Dataset entries:

——

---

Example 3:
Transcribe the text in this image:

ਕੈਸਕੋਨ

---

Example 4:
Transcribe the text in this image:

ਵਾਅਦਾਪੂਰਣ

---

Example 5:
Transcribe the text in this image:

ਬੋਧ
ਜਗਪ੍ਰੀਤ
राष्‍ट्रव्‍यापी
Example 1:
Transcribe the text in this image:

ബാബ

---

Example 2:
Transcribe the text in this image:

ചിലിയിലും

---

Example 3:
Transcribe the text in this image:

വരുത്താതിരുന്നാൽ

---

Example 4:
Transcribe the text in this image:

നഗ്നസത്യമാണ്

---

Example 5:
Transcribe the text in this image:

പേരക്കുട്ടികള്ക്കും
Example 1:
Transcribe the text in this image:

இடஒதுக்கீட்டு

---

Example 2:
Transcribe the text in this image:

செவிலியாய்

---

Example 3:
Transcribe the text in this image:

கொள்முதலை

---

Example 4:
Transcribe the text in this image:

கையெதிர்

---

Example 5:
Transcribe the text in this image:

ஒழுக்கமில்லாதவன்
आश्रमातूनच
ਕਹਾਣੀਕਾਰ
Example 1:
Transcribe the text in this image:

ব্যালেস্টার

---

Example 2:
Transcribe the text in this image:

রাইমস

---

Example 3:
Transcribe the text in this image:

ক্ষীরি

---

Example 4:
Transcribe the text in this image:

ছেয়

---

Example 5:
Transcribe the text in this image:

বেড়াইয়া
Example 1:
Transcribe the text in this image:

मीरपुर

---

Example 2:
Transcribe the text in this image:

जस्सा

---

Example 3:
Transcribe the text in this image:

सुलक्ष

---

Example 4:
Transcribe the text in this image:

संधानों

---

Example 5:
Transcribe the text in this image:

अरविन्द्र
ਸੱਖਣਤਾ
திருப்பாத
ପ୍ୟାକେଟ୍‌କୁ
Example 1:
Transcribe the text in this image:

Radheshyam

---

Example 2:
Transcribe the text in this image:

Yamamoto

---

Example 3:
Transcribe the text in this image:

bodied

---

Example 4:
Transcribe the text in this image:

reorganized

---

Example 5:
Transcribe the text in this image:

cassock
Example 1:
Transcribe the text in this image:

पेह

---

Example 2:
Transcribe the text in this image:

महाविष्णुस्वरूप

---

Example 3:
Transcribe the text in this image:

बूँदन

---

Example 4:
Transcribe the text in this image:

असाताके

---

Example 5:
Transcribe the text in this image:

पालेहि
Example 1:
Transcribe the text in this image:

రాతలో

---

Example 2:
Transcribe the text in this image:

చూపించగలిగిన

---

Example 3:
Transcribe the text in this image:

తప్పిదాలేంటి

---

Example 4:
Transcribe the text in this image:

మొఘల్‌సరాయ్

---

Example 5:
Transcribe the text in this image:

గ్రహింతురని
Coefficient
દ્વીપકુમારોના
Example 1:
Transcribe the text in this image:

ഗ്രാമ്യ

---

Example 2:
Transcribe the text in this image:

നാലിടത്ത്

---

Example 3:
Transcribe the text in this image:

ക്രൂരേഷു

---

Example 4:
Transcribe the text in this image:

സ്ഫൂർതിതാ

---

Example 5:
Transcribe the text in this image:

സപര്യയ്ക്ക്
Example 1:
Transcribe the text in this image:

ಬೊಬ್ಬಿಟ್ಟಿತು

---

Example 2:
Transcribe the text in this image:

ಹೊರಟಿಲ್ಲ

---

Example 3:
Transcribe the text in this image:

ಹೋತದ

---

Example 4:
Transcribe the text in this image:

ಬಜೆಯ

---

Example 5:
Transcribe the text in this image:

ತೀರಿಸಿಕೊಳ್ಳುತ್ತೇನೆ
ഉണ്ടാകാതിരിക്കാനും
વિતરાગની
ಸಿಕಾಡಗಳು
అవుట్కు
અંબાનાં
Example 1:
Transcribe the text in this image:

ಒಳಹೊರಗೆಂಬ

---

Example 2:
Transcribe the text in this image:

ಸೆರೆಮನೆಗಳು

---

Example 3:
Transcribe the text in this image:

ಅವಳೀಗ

——

Task requirements: Each record shown above is to be given again exactly.

Task output:
---

Example 3:
Transcribe the text in this image:

ਕੈਸਕੋਨ

---

Example 4:
Transcribe the text in this image:

ਵਾਅਦਾਪੂਰਣ

---

Example 5:
Transcribe the text in this image:

ਬੋਧ
ਜਗਪ੍ਰੀਤ
राष्‍ट्रव्‍यापी
Example 1:
Transcribe the text in this image:

ബാബ

---

Example 2:
Transcribe the text in this image:

ചിലിയിലും

---

Example 3:
Transcribe the text in this image:

വരുത്താതിരുന്നാൽ

---

Example 4:
Transcribe the text in this image:

നഗ്നസത്യമാണ്

---

Example 5:
Transcribe the text in this image:

പേരക്കുട്ടികള്ക്കും
Example 1:
Transcribe the text in this image:

இடஒதுக்கீட்டு

---

Example 2:
Transcribe the text in this image:

செவிலியாய்

---

Example 3:
Transcribe the text in this image:

கொள்முதலை

---

Example 4:
Transcribe the text in this image:

கையெதிர்

---

Example 5:
Transcribe the text in this image:

ஒழுக்கமில்லாதவன்
आश्रमातूनच
ਕਹਾਣੀਕਾਰ
Example 1:
Transcribe the text in this image:

ব্যালেস্টার

---

Example 2:
Transcribe the text in this image:

রাইমস

---

Example 3:
Transcribe the text in this image:

ক্ষীরি

---

Example 4:
Transcribe the text in this image:

ছেয়

---

Example 5:
Transcribe the text in this image:

বেড়াইয়া
Example 1:
Transcribe the text in this image:

मीरपुर

---

Example 2:
Transcribe the text in this image:

जस्सा

---

Example 3:
Transcribe the text in this image:

सुलक्ष

---

Example 4:
Transcribe the text in this image:

संधानों

---

Example 5:
Transcribe the text in this image:

अरविन्द्र
ਸੱਖਣਤਾ
திருப்பாத
ପ୍ୟାକେଟ୍‌କୁ
Example 1:
Transcribe the text in this image:

Radheshyam

---

Example 2:
Transcribe the text in this image:

Yamamoto

---

Example 3:
Transcribe the text in this image:

bodied

---

Example 4:
Transcribe the text in this image:

reorganized

---

Example 5:
Transcribe the text in this image:

cassock
Example 1:
Transcribe the text in this image:

पेह

---

Example 2:
Transcribe the text in this image:

महाविष्णुस्वरूप

---

Example 3:
Transcribe the text in this image:

बूँदन

---

Example 4:
Transcribe the text in this image:

असाताके

---

Example 5:
Transcribe the text in this image:

पालेहि
Example 1:
Transcribe the text in this image:

రాతలో

---

Example 2:
Transcribe the text in this image:

చూపించగలిగిన

---

Example 3:
Transcribe the text in this image:

తప్పిదాలేంటి

---

Example 4:
Transcribe the text in this image:

మొఘల్‌సరాయ్

---

Example 5:
Transcribe the text in this image:

గ్రహింతురని
Coefficient
દ્વીપકુમારોના
Example 1:
Transcribe the text in this image:

ഗ്രാമ്യ

---

Example 2:
Transcribe the text in this image:

നാലിടത്ത്

---

Example 3:
Transcribe the text in this image:

ക്രൂരേഷു

---

Example 4:
Transcribe the text in this image:

സ്ഫൂർതിതാ

---

Example 5:
Transcribe the text in this image:

സപര്യയ്ക്ക്
Example 1:
Transcribe the text in this image:

ಬೊಬ್ಬಿಟ್ಟಿತು

---

Example 2:
Transcribe the text in this image:

ಹೊರಟಿಲ್ಲ

---

Example 3:
Transcribe the text in this image:

ಹೋತದ

---

Example 4:
Transcribe the text in this image:

ಬಜೆಯ

---

Example 5:
Transcribe the text in this image:

ತೀರಿಸಿಕೊಳ್ಳುತ್ತೇನೆ
ഉണ്ടാകാതിരിക്കാനും
વિતરાગની
ಸಿಕಾಡಗಳು
అవుట్కు
અંબાનાં
Example 1:
Transcribe the text in this image:

ಒಳಹೊರಗೆಂಬ

---

Example 2:
Transcribe the text in this image:

ಸೆರೆಮನೆಗಳು

---

Example 3:
Transcribe the text in this image:

ಅವಳೀಗ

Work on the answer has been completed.